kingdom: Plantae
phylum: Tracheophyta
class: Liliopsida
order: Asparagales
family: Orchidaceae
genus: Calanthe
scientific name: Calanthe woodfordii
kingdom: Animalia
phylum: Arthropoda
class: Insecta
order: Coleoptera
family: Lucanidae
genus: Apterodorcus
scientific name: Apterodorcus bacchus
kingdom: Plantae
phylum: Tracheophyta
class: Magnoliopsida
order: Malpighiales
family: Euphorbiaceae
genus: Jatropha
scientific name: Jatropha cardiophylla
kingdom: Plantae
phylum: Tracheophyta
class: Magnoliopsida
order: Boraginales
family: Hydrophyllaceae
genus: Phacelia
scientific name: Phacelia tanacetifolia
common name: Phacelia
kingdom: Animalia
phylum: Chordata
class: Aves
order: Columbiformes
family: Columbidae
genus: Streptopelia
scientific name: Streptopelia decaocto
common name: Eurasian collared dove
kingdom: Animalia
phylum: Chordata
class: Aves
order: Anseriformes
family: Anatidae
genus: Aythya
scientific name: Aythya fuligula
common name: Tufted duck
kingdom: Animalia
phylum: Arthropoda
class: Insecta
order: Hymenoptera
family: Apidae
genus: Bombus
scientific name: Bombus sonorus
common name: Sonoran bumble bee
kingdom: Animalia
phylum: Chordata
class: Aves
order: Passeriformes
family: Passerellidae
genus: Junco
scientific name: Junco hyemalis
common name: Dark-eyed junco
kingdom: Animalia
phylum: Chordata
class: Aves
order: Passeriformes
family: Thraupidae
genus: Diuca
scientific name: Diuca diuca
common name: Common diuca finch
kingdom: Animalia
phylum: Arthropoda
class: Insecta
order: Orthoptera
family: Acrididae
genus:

=======

Convert the material above into a numbered list that takes in every line and leaves out any blank lines.

* SOLUTION *
1. kingdom: Plantae
2. phylum: Tracheophyta
3. class: Liliopsida
4. order: Asparagales
5. family: Orchidaceae
6. genus: Calanthe
7. scientific name: Calanthe woodfordii
8. kingdom: Animalia
9. phylum: Arthropoda
10. class: Insecta
11. order: Coleoptera
12. family: Lucanidae
13. genus: Apterodorcus
14. scientific name: Apterodorcus bacchus
15. kingdom: Plantae
16. phylum: Tracheophyta
17. class: Magnoliopsida
18. order: Malpighiales
19. family: Euphorbiaceae
20. genus: Jatropha
21. scientific name: Jatropha cardiophylla
22. kingdom: Plantae
23. phylum: Tracheophyta
24. class: Magnoliopsida
25. order: Boraginales
26. family: Hydrophyllaceae
27. genus: Phacelia
28. scientific name: Phacelia tanacetifolia
29. common name: Phacelia
30. kingdom: Animalia
31. phylum: Chordata
32. class: Aves
33. order: Columbiformes
34. family: Columbidae
35. genus: Streptopelia
36. scientific name: Streptopelia decaocto
37. common name: Eurasian collared dove
38. kingdom: Animalia
39. phylum: Chordata
40. class: Aves
41. order: Anseriformes
42. family: Anatidae
43. genus: Aythya
44. scientific name: Aythya fuligula
45. common name: Tufted duck
46. kingdom: Animalia
47. phylum: Arthropoda
48. class: Insecta
49. order: Hymenoptera
50. family: Apidae
51. genus: Bombus
52. scientific name: Bombus sonorus
53. common name: Sonoran bumble bee
54. kingdom: Animalia
55. phylum: Chordata
56. class: Aves
57. order: Passeriformes
58. family: Passerellidae
59. genus: Junco
60. scientific name: Junco hyemalis
61. common name: Dark-eyed junco
62. kingdom: Animalia
63. phylum: Chordata
64. class: Aves
65. order: Passeriformes
66. family: Thraupidae
67. genus: Diuca
68. scientific name: Diuca diuca
69. common name: Common diuca finch
70. kingdom: Animalia
71. phylum: Arthropoda
72. class: Insecta
73. order: Orthoptera
74. family: Acrididae
75. genus:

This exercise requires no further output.